* [DATA SECTION]
● ● ● ● ●
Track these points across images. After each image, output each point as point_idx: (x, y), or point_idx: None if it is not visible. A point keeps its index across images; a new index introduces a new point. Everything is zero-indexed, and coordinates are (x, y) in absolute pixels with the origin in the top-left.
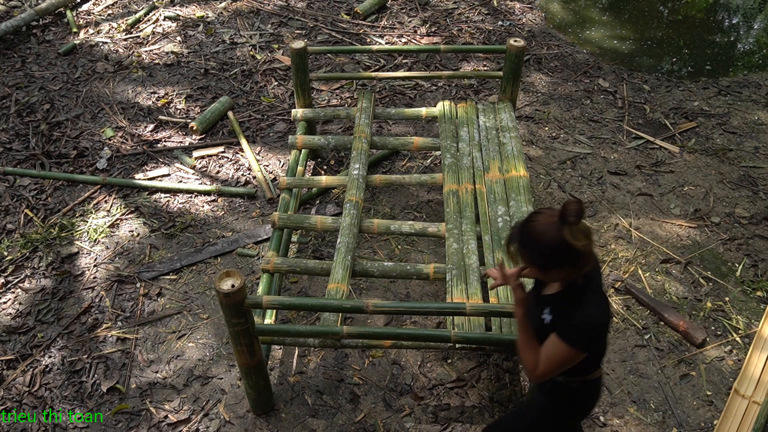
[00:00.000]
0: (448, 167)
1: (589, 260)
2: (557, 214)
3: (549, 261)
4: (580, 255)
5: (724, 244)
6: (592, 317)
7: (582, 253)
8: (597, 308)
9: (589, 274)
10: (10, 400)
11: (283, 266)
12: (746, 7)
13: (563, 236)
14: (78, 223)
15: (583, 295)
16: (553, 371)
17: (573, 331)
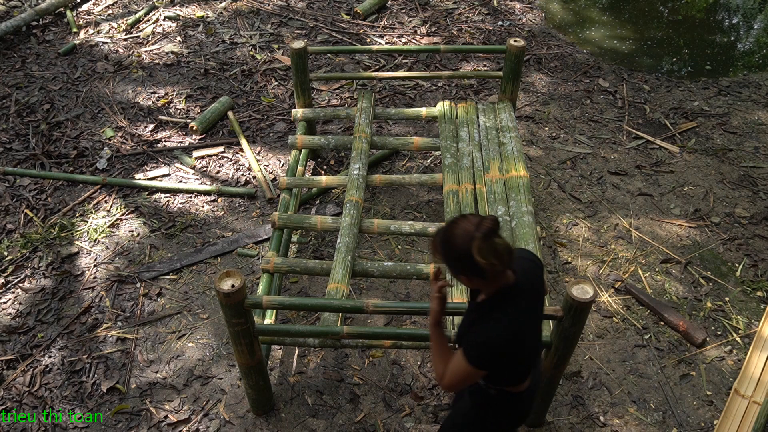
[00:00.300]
0: (448, 167)
1: (497, 278)
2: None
3: (455, 267)
4: (484, 271)
5: (724, 244)
6: (486, 336)
7: (485, 270)
8: (495, 327)
9: (508, 292)
10: (10, 400)
11: (283, 266)
12: (746, 7)
13: (470, 248)
14: (78, 223)
15: (492, 311)
16: (457, 384)
17: (471, 348)
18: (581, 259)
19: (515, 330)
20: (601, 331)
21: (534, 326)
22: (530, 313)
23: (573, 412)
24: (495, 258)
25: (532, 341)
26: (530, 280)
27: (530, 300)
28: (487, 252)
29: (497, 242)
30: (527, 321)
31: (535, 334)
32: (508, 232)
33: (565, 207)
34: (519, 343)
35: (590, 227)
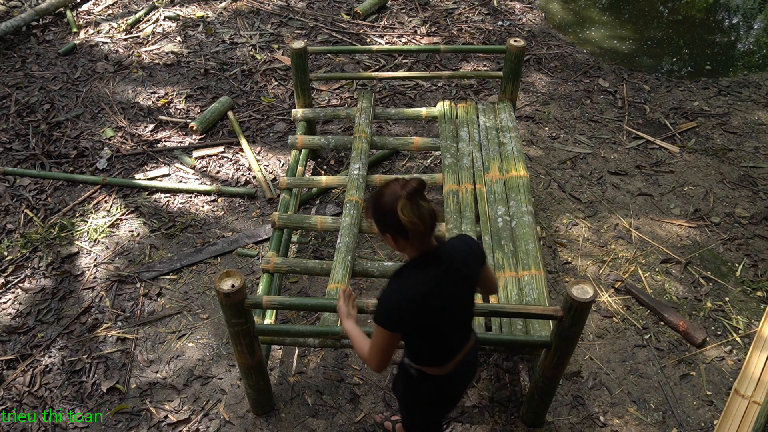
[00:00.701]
0: (448, 167)
1: (419, 241)
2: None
3: (382, 225)
4: (407, 230)
5: (724, 244)
6: (391, 295)
7: (408, 230)
8: (401, 286)
9: (426, 258)
10: (10, 400)
11: (283, 266)
12: (746, 7)
13: (395, 206)
14: (78, 223)
15: (404, 272)
16: (379, 355)
17: (377, 308)
18: (581, 259)
19: (423, 292)
20: (601, 331)
21: (454, 306)
22: (447, 287)
23: (573, 412)
24: (417, 218)
25: (450, 319)
26: (457, 261)
27: (450, 277)
28: (410, 211)
29: (422, 204)
30: (440, 292)
31: (455, 316)
32: (508, 232)
33: (565, 207)
34: (426, 306)
35: (590, 227)
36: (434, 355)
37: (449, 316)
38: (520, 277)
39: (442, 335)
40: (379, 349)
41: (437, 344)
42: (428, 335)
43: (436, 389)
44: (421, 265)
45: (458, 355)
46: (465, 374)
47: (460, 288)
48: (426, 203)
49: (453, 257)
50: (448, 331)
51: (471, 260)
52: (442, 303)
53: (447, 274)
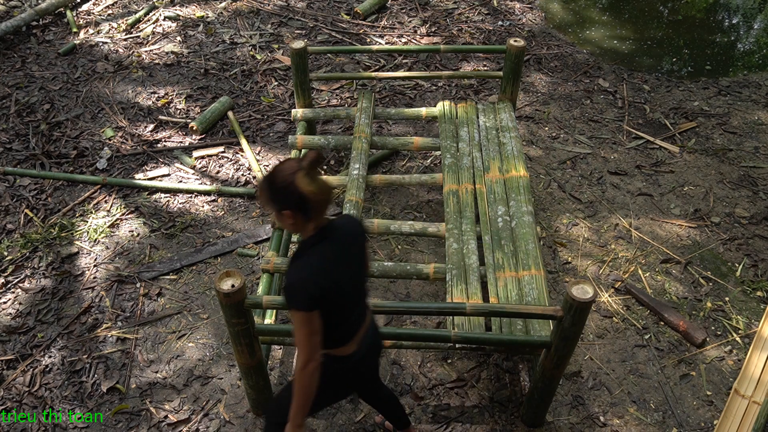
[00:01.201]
0: (448, 167)
1: (319, 211)
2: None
3: (279, 202)
4: (306, 201)
5: (724, 244)
6: (292, 276)
7: (308, 199)
8: (301, 265)
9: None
10: (10, 400)
11: (283, 266)
12: (746, 7)
13: (294, 179)
14: (78, 223)
15: (304, 251)
16: (306, 343)
17: (286, 293)
18: (581, 259)
19: (325, 267)
20: (601, 331)
21: (351, 282)
22: (343, 263)
23: (573, 412)
24: (318, 188)
25: (348, 296)
26: (349, 237)
27: (345, 253)
28: (310, 180)
29: (315, 178)
30: (338, 267)
31: (352, 293)
32: (508, 232)
33: (565, 207)
34: (329, 281)
35: (590, 227)
36: (337, 335)
37: (348, 292)
38: (520, 277)
39: (342, 313)
40: (306, 335)
41: (338, 323)
42: (331, 314)
43: (344, 370)
44: (318, 242)
45: (359, 334)
46: (369, 353)
47: (354, 264)
48: (322, 177)
49: (345, 233)
50: (349, 308)
51: (360, 238)
52: (341, 278)
53: (342, 250)
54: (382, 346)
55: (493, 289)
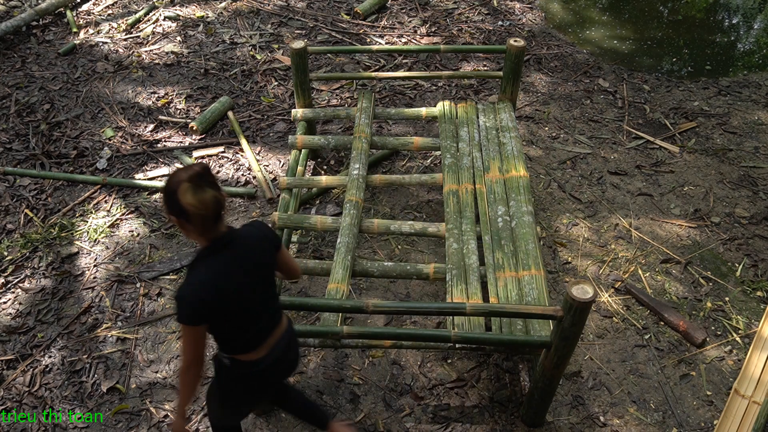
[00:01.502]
0: (448, 167)
1: (204, 228)
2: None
3: (168, 208)
4: (186, 213)
5: (724, 244)
6: (184, 289)
7: (187, 212)
8: (193, 279)
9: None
10: (10, 400)
11: None
12: (746, 7)
13: (177, 189)
14: (78, 223)
15: (196, 263)
16: (189, 350)
17: (175, 305)
18: (581, 259)
19: (214, 280)
20: (601, 331)
21: (250, 291)
22: (240, 272)
23: (573, 412)
24: (198, 202)
25: (248, 304)
26: (250, 246)
27: (243, 262)
28: (191, 195)
29: (205, 190)
30: (233, 277)
31: (254, 300)
32: (508, 232)
33: (565, 207)
34: (219, 293)
35: (590, 227)
36: (242, 341)
37: (247, 300)
38: (520, 277)
39: (245, 320)
40: (188, 345)
41: (242, 330)
42: (230, 322)
43: (251, 375)
44: (211, 254)
45: (270, 339)
46: (282, 358)
47: (254, 272)
48: (212, 190)
49: (245, 243)
50: (250, 316)
51: (265, 245)
52: (236, 288)
53: (239, 260)
54: (297, 351)
55: (493, 289)
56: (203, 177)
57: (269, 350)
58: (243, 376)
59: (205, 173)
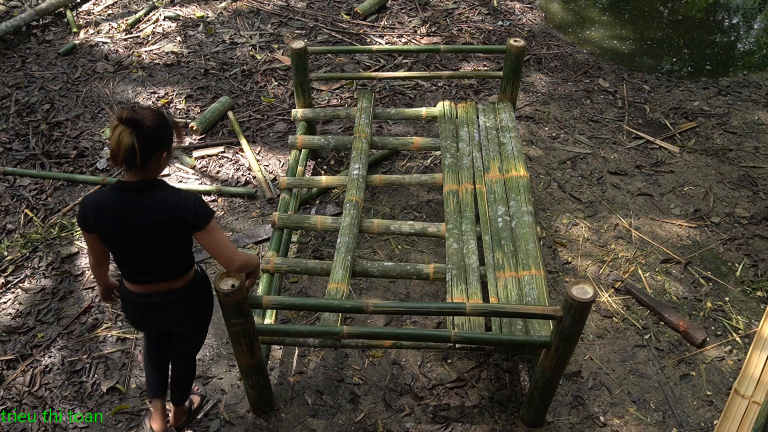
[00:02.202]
0: (448, 167)
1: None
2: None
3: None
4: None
5: (724, 244)
6: (86, 197)
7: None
8: (94, 192)
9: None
10: (10, 400)
11: (283, 266)
12: (746, 7)
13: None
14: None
15: (107, 186)
16: (88, 251)
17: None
18: (581, 259)
19: (95, 204)
20: (601, 331)
21: (131, 238)
22: (127, 216)
23: (573, 412)
24: (113, 141)
25: (122, 246)
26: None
27: (137, 211)
28: (111, 132)
29: (121, 131)
30: (114, 215)
31: (132, 247)
32: (508, 232)
33: (565, 207)
34: (93, 218)
35: (590, 227)
36: (122, 269)
37: (122, 241)
38: (520, 277)
39: (120, 255)
40: (87, 246)
41: (119, 261)
42: (108, 247)
43: (125, 300)
44: (117, 187)
45: (147, 286)
46: (150, 308)
47: (141, 227)
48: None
49: (152, 200)
50: (125, 256)
51: (167, 216)
52: (111, 225)
53: (132, 206)
54: (168, 316)
55: (493, 289)
56: (129, 121)
57: (142, 294)
58: (122, 296)
59: (130, 115)
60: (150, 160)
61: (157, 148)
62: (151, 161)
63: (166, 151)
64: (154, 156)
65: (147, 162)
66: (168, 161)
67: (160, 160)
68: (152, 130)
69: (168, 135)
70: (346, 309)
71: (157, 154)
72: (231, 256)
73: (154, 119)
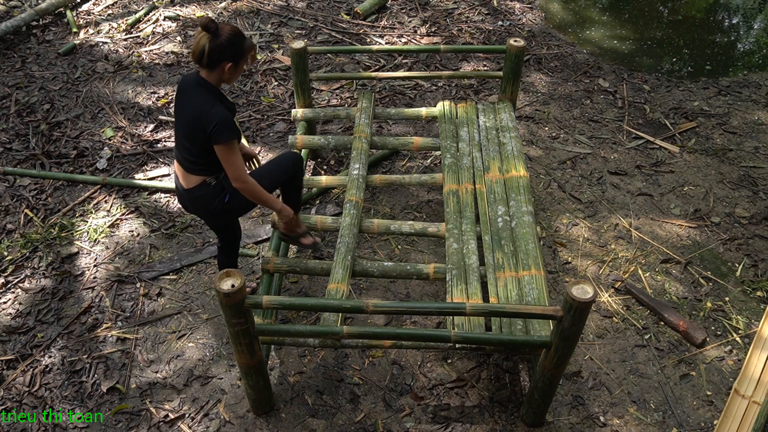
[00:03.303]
0: (448, 167)
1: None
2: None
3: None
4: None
5: (724, 244)
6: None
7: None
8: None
9: (185, 77)
10: (10, 400)
11: (283, 266)
12: (746, 7)
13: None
14: (78, 223)
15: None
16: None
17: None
18: (581, 259)
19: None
20: (601, 331)
21: (177, 124)
22: (178, 103)
23: (573, 412)
24: (193, 44)
25: (175, 131)
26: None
27: (183, 101)
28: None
29: (201, 34)
30: (178, 102)
31: (176, 131)
32: (508, 232)
33: (565, 207)
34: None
35: (590, 227)
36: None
37: (174, 115)
38: (520, 277)
39: (174, 127)
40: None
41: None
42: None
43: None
44: (191, 74)
45: (174, 165)
46: (178, 191)
47: (182, 113)
48: (205, 41)
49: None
50: (175, 127)
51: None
52: (174, 99)
53: (185, 93)
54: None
55: (493, 289)
56: (210, 29)
57: (175, 173)
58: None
59: (216, 30)
60: (216, 66)
61: (224, 58)
62: (217, 67)
63: (231, 62)
64: (220, 64)
65: (213, 66)
66: (234, 76)
67: (225, 69)
68: (224, 41)
69: (237, 50)
70: (346, 309)
71: (223, 63)
72: (236, 176)
73: (230, 33)
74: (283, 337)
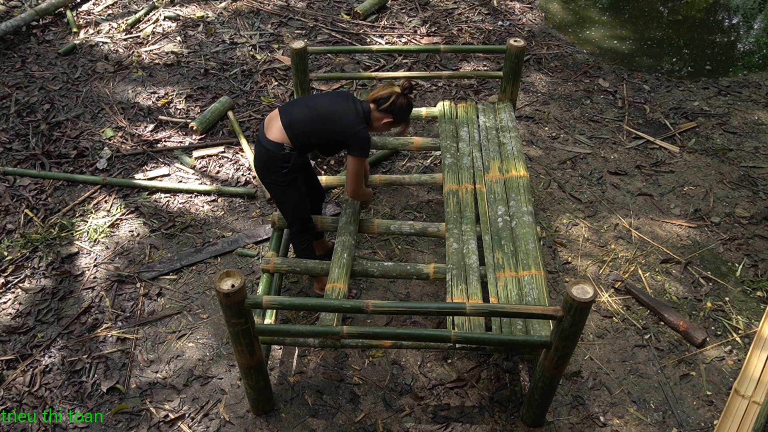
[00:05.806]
0: (448, 167)
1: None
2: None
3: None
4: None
5: (724, 244)
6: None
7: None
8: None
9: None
10: (10, 400)
11: (283, 266)
12: (746, 7)
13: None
14: (78, 223)
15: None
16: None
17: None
18: (581, 259)
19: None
20: (601, 331)
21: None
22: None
23: (573, 412)
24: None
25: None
26: (345, 102)
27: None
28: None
29: (395, 87)
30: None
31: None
32: (508, 232)
33: (565, 207)
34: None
35: (590, 227)
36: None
37: (308, 99)
38: (520, 277)
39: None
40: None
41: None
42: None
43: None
44: (353, 96)
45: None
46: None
47: (327, 107)
48: (396, 93)
49: (345, 111)
50: (297, 106)
51: (340, 125)
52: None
53: (343, 97)
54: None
55: (493, 289)
56: (408, 89)
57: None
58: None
59: (395, 97)
60: (385, 112)
61: (393, 112)
62: (384, 113)
63: (393, 120)
64: (388, 113)
65: (384, 110)
66: (382, 128)
67: (384, 118)
68: (406, 103)
69: (404, 117)
70: (346, 309)
71: (390, 114)
72: (350, 188)
73: (410, 103)
74: (283, 337)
● ● ● ● ●
* [TO DO] With the pictures left out, write out exactly the lines above from the one containing "30: (527, 321)" through the one containing "53: (447, 274)".

* [REPLY]
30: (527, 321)
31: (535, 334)
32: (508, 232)
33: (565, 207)
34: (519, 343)
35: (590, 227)
[00:00.701]
0: (448, 167)
1: (419, 241)
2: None
3: (382, 225)
4: (407, 230)
5: (724, 244)
6: (391, 295)
7: (408, 230)
8: (401, 286)
9: (426, 258)
10: (10, 400)
11: (283, 266)
12: (746, 7)
13: (395, 206)
14: (78, 223)
15: (404, 272)
16: (379, 355)
17: (377, 308)
18: (581, 259)
19: (423, 292)
20: (601, 331)
21: (454, 306)
22: (447, 287)
23: (573, 412)
24: (417, 218)
25: (450, 319)
26: (457, 261)
27: (450, 277)
28: (410, 211)
29: (422, 204)
30: (440, 292)
31: (455, 316)
32: (508, 232)
33: (565, 207)
34: (426, 306)
35: (590, 227)
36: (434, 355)
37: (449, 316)
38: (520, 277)
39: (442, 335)
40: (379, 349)
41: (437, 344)
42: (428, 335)
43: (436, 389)
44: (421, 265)
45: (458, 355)
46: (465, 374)
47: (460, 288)
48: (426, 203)
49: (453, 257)
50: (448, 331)
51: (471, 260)
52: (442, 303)
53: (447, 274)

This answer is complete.